My brain was functioning again at a basic level that felt revelatory. I got excited about work. My creativity flowed, and I pumped out 35,000 new words of a novel. I FaceTimed a friend I’d been rescheduling for six months, one I’d cried over missing in my stretch of three-job days. I finally got to see my family. Yet I also felt new pangs of worry. Had I fucked myself, thinking I could go on some cinematic journey across the world and not come back destitute? I wasn’t Diane Lane. I held back tears one night after checking my bank account. I was so scared that if I cried, it would mean my trip hadn’t made a difference — that I was stuck in the same cycle of going to bed anxious and waking up distraught. I was petrified I’d feel like that forever.

“What if I made a mistake?” I whispered to my partner in bed that night. “What if going to Italy was stupid, and I just made things worse?” He pulled me to him, speaking soft but firm in my ear: “We’re not doing that. You needed that trip. It was worth it.” He repeated it as often as I needed to hear it. Some days, I still need to hear it.

This year forced me to transform my value system. I now know that by quitting my job, I wasn’t running away from work. Instead, I sacrificed pieces of my comfort for a short while in order to ensure I’d have a career that I’d get to enjoy — because while I’m ambitious and love what I do, I refuse to die for it. Some studies suggest recovery from burnout can take several years. Others doubt whether full recovery is even a possibility. My return has not been a cut-and-dry success. After the initial burst of creativity, I found myself glued to my computer for 60-hour workweeks, churning out pitches, essays, novel chapters. My brain sputters to a stop at the end of weeks like that, and I have to remind myself: Make some space. Take a goddamn walk. Go talk to a friend. Spend some time doing absolutely nothing.

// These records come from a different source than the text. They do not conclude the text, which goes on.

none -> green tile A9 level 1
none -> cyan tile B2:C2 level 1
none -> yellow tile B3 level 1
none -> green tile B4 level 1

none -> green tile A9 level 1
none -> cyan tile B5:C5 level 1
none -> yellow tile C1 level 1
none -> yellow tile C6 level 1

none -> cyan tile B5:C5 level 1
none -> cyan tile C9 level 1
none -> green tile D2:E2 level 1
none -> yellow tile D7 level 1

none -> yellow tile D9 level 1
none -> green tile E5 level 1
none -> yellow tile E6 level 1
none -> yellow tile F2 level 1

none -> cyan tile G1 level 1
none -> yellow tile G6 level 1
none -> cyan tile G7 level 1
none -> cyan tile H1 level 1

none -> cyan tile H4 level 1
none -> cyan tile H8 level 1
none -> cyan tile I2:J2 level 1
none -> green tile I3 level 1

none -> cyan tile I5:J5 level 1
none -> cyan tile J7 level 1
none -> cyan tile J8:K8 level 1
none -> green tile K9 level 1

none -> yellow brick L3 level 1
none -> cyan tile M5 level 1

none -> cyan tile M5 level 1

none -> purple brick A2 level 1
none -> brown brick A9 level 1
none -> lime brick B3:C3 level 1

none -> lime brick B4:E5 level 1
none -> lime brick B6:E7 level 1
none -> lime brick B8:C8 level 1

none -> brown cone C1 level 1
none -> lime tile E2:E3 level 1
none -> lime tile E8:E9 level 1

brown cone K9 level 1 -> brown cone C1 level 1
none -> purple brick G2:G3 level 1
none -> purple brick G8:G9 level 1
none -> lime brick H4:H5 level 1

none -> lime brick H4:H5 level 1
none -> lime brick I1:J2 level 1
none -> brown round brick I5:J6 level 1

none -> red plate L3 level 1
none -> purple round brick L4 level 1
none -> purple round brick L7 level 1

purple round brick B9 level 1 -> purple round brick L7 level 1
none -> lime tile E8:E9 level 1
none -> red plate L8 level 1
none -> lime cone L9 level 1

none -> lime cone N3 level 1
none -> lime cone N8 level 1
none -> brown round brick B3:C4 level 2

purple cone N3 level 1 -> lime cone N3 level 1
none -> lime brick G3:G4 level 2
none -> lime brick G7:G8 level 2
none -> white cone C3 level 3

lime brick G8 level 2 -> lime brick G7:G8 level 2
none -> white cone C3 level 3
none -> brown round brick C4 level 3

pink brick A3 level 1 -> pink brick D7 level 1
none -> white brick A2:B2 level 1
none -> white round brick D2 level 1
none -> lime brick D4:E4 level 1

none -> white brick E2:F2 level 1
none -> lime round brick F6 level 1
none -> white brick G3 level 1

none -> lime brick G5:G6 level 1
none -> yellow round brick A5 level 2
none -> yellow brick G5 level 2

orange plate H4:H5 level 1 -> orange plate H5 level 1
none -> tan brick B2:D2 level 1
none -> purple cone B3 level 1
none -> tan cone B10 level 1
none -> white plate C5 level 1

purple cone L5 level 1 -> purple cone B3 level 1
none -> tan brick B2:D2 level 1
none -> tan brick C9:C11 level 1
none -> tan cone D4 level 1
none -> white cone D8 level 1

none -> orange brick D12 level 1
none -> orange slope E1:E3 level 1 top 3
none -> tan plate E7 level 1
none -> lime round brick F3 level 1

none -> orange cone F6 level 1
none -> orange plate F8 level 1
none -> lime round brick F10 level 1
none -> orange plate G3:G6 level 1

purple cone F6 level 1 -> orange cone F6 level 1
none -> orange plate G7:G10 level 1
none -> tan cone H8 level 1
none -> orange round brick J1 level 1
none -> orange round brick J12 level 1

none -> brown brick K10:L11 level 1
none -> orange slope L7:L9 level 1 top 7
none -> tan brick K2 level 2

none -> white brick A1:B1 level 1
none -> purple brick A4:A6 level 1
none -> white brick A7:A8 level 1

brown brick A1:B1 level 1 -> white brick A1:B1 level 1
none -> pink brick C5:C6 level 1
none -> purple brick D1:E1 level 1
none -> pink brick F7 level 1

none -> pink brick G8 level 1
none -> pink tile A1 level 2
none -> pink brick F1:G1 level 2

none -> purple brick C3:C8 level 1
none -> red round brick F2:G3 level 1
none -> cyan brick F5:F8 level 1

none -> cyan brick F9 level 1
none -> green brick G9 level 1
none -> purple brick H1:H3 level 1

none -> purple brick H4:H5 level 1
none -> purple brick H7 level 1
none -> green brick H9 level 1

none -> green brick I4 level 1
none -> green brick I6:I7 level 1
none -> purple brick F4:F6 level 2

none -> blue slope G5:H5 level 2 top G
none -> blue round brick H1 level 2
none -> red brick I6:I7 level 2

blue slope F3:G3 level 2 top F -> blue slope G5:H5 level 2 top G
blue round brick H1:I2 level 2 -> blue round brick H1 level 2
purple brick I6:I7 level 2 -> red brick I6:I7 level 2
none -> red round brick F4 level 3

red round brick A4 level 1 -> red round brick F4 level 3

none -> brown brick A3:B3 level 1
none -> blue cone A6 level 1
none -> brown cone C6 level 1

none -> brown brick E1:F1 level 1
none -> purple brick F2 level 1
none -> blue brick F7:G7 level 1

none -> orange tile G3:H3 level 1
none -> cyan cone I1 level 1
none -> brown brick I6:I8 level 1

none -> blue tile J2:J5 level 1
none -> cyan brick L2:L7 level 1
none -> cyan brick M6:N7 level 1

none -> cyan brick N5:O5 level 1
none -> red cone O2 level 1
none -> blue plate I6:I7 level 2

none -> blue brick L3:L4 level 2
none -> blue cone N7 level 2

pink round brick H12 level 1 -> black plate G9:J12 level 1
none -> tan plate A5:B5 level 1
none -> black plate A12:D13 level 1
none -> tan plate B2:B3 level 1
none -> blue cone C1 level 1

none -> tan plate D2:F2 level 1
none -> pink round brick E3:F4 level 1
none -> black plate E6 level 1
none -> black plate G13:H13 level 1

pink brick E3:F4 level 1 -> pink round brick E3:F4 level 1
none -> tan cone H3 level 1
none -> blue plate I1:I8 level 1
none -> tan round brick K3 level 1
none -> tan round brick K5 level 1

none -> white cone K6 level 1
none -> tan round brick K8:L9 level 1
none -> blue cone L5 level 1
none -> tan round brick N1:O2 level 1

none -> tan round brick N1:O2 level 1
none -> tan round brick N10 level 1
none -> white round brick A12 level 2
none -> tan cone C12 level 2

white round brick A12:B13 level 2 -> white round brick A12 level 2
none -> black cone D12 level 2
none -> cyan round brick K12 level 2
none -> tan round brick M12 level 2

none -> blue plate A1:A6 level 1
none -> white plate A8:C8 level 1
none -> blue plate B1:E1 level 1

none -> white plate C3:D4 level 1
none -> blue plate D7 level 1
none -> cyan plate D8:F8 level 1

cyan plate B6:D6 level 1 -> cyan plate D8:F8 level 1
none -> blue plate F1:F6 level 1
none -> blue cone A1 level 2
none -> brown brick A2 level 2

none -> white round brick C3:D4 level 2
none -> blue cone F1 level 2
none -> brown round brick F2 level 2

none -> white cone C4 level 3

The exhaustion of the past two years hasn’t entirely left my body. I’m still depressed. I haven’t had a panic attack in a while, though. That’s a big win. Now when I feel the wear around my edges, I can conjure up that view from the Piazzale Michelangelo. The jut of the duomo against dark blue hills, cerulean skies, and clouds that may as well have been painted by Botticelli. The glowing hills around the Badia di Passignano, Hugo’s playful smile, the nonnas and zios talking in Marcialla’s center square — they are my meditations. I remember, whenever I need to, that I am capable of righting the ship.